Siamo quasi a metà campionato e se dovessimo ripensare al colpo di mercato più importante tra i portieri, sicuramente viene in mente lo scambio tra Amelia e Rubinho. Entrambi i portieri partivano con la voglia di confermare il proprio status di giocatori di prima fascia. Eppure son bastate poche giornate per cambiare radicalmente la situazione. Amelia ha subito perso il posto in nazionale, superato da Marchetti, mentre Rubinho ha perso velocemente il posto, conquistato da Sirigu. La situazione per Amelia continua a peggiorare. Più che gli errori (tolto quello contro l'Inter, non ce ne sono di eclatanti), è stata la sensazione di non essere mai veramente decisivo a essersi fatta strada tra i sostenitori genoani. Il classico turnover di Euro League, dà spazio alla storica riserva Scarpi, che approfitta del palcoscenico concessogli e convince Gasperini a puntare su di lui anche in campionato. E da quel momento per Amelia c'è solo buio.
Alcune voci dicono che il giocatore romano potrebbe essere riproposto, ma sono sempre più fondate le notizie che portano a una prossima cessione nel mercato di gennaio. Amelia vorrebbe ancora provare a recuperare il posto in nazionale e la panchina a Genova lo escluderebbe. Intanto, nonostante le smentite di Preziosi, si fa sempre più insistente il nome di Storari come suo eventuale sostituto. Il portiere in forza al Milan, dopo aver sorpreso i meno esperti (molti già conoscevano bene le sue capacità), ha dovuto lasciare spazio al ritrovato Dida. Ora, visto anche il recupero di Abbiati, le possibilità di scendere nuovamente in campo si fanno davvero marginali. Da qui l'idea, confermata dal suo agente, di valutare eventuali altre destinazioni. E il Genoa sarebbe proprio una di queste: "Per adesso non ho sentito ancora i rossoblù, sicuramente se Amelia dovesse andare via, Genova sarebbe una destinazione gradita anche alla luce dei risultati del club ligure. Richieste? Qualcuno in Italia s'è affacciato, anche se all'estero Marco ha molti estimatori. Certo è che con il rientro di Abbiati gli spazi si riducono al lumicino".

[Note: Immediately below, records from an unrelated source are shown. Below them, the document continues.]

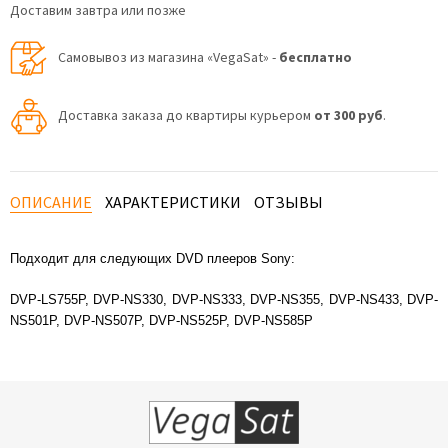
Доставим завтра или позже
Самовывоз из магазина «VegaSat» -
бесплатно
Доставка заказа до квартиры курьером
от 300 руб
.
ОПИСАНИЕ
ХАРАКТЕРИСТИКИ
ОТЗЫВЫ
Подходит для следующих DVD плееров Sony:
DVP-LS755P, DVP-NS330, DVP-NS333, DVP-NS355, DVP-NS433, DVP-
NS501P, DVP-NS507P, DVP-NS525P, DVP-NS585P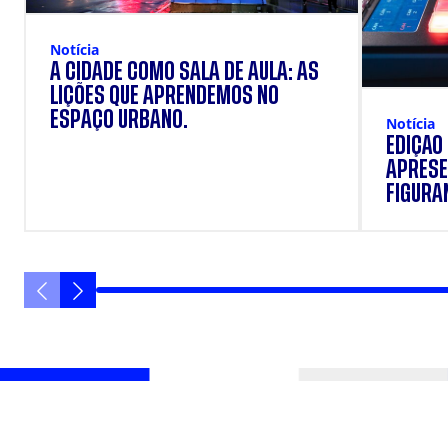
Notícia
A CIDADE COMO SALA DE AULA: AS
LIÇÕES QUE APRENDEMOS NO
ESPAÇO URBANO.
Notícia
EDIÇÃO
APRESE
FIGURAN
VANIQU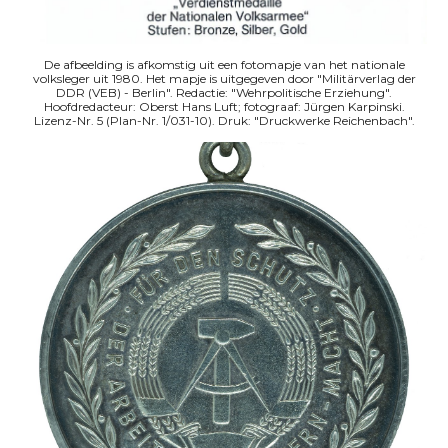
De afbeelding is afkomstig uit een fotomapje van het nationale
volksleger uit 1980. Het mapje is uitgegeven door "Militärverlag der
DDR (VEB) - Berlin". Redactie: "Wehrpolitische Erziehung".
Hoofdredacteur: Oberst Hans Luft; fotograaf: Jürgen Karpinski.
Lizenz-Nr. 5 (Plan-Nr. 1/031-10). Druk: "Druckwerke Reichenbach".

Seppur non ufficialmente, il mercato di riparazione è iniziato. Certamente ci saranno movimenti. Non resta che aspettare.

Piccola tegola per il Genoa. Alessio Scarpi è stato operato in artroscopia per un problema di "meniscectomia selettiva del menisco interno del ginocchio sinistro". L'esperto portiere genoano dovrà restare lontano dai campi di gioco per circa un mese, ma è già in grado di camminare senza l'ausilio di stampelle (poteri della medicina sportiva. Noi comuni mortali dobbiamo sperare di camminare senza sentire dolore...). Oltre alla riabilitazione, l'esperto portiere continuerà a studiare per ottenere il patentino di allenatore. In questo lasso di tempo, il tecnico Gasperini porterà in panchina il giovane Eugenio Lamanna, portiere della primavera.
Ieri sera, per quelli che hanno voluto vedere la partita di Coppa Italia tra Inter e Genoa, è andato in scena un concentrato di quello che può accadere a chi gioca in porta. Il protagonista assoluto della serata, infatti, è stato Alessio Scarpi, secondo portiere della squadra genovese e chioccia di Rubinho. Alcuni fra voi ricorderanno la dignitosissima carriera del giocatore marchigiano, per anni in porta al Cagliari, poi all'Ancona e da qualche stagione nel capoluogo ligure. Ebbene, ieri sera, in quei 120 minuti, Scarpi ha dovuto accollarsi il peso di tenere a galla la sua squadra, comunque ordinatissima nel resistere in dieci uomini per quasi tutta la durata dell'incontro.